Abi berpikir Aira sudah tidur tapi ternyata sepuluh menit kemudian..

Aira:
Alhamdulillah sudah baikan. Tinggal tunggu dokter kasih ijin pulang, aku juga sudah bisa pulang. Hehe

Abi:
Lain kali jangan nakal lagi ya? Makan yang banyak biar gak gampang sakit lagi.

Aira:
Makanku banyak lho mas. Gak percaya?

Abi:
Benarkah?

Aira:
Gimana kalau kita makan bareng biar mas Abi percaya?

Abi:
Boleh. Tunggu kamu sembuh benar dulu ya...

Aira:
Siap, tunggu kabar dariku yah mas.

Di tempat yang berbeda tapi di waktu yang sama terukir senyum di wajah Aira dan Abi. Mereka berdua sebenarnya belum mengerti dengan apa yang mereka rasa. Terkadang rasa nyaman tak selalu menjadikannya berujung indah.

Sehari setelahnya Aira sudah diijinkan pulang kerumah.
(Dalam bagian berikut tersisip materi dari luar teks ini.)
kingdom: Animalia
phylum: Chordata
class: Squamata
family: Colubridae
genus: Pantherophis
Bukan berarti Aira sudah lepas dari pengawasan bundanya. Justru bundanya akan semakin cerewet mengingatkan Aira untuk tidak terlambat makan.

Aira:
Mas Abi, aku sudah bisa diajak makan bareng nih..

Tidak ada balasan dari Abi. Bukan dalam hitungan menit tapi jam. Sungguh menyebalkan mungkin bagi perempuan yang menunggu balasan dari kekasih hatinya. Tapi tidak bagi Aira.

"Mungkin mas Abi sibuk dikantor," pikir Aira sambil membereskan buku-buku ajarnya.

"Ra, melamunin apa sih?" tepukan Nayna dibahu membuat Aira melonjak kaget.

"Gak kok Nay, ini lagi bersih-bersih meja."

"Kamu sendiri ngapain manyun gitu?"

"Tahu tuh Kharis nyebelin. Masa iya janji nontonnya dibatalin mendadak gara-gara dia harus ke Bali sama Abi. Kamu mau nemebin aku nonton Ra?"

"Oh ternyata mas Abi lagi keluar kota, mungkin sibuk sekali." Aira tenggelam lagi dalam lamunannya.

"Tuh kan melamun lagi. Mau gak?"

"Iya deh mau. Daripada Nay manyun terus kayak gitu, terus uring-uringan tiap hari karena keinginannya gak terpenuhi. Hahaha..."

"Aira gitu banget sih. Gak ikhlas nemeninnya?"

"Ikhlas Nay, apa sih yang gak buat kamu sayangku."

Aira dan Nayna tertawa bersama. Mereka berkemas untuk pulang dan bersiap menonton pada malam harinya.